→ REQUIRED ACTION: The following entries are to be retyped in full, exactly as written.

→ SOURCE INFORMATION:
──────────────────────────────

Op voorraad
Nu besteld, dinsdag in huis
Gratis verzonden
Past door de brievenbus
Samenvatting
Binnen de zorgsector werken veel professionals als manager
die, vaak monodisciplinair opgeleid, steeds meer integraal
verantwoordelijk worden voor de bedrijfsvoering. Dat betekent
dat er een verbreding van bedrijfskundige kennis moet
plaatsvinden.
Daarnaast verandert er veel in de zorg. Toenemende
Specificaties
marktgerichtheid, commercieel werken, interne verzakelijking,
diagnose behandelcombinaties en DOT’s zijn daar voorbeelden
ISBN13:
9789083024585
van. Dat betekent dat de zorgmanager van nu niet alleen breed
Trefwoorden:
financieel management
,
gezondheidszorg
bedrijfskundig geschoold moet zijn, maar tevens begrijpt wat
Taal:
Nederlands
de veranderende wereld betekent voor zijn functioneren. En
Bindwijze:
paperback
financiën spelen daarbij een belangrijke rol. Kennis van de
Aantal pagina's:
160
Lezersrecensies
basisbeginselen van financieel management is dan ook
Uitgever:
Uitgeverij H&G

──────────────────────────────

→ RESULT FOR THIS TASK:
Op voorraad
Nu besteld, dinsdag in huis
Gratis verzonden
Past door de brievenbus
Samenvatting
Binnen de zorgsector werken veel professionals als manager
die, vaak monodisciplinair opgeleid, steeds meer integraal
verantwoordelijk worden voor de bedrijfsvoering. Dat betekent
dat er een verbreding van bedrijfskundige kennis moet
plaatsvinden.
Daarnaast verandert er veel in de zorg. Toenemende
Specificaties
marktgerichtheid, commercieel werken, interne verzakelijking,
diagnose behandelcombinaties en DOT’s zijn daar voorbeelden
ISBN13:
9789083024585
van. Dat betekent dat de zorgmanager van nu niet alleen breed
Trefwoorden:
financieel management
,
gezondheidszorg
bedrijfskundig geschoold moet zijn, maar tevens begrijpt wat
Taal:
Nederlands
de veranderende wereld betekent voor zijn functioneren. En
Bindwijze:
paperback
financiën spelen daarbij een belangrijke rol. Kennis van de
Aantal pagina's:
160
Lezersrecensies
basisbeginselen van financieel management is dan ook
Uitgever:
Uitgeverij H&G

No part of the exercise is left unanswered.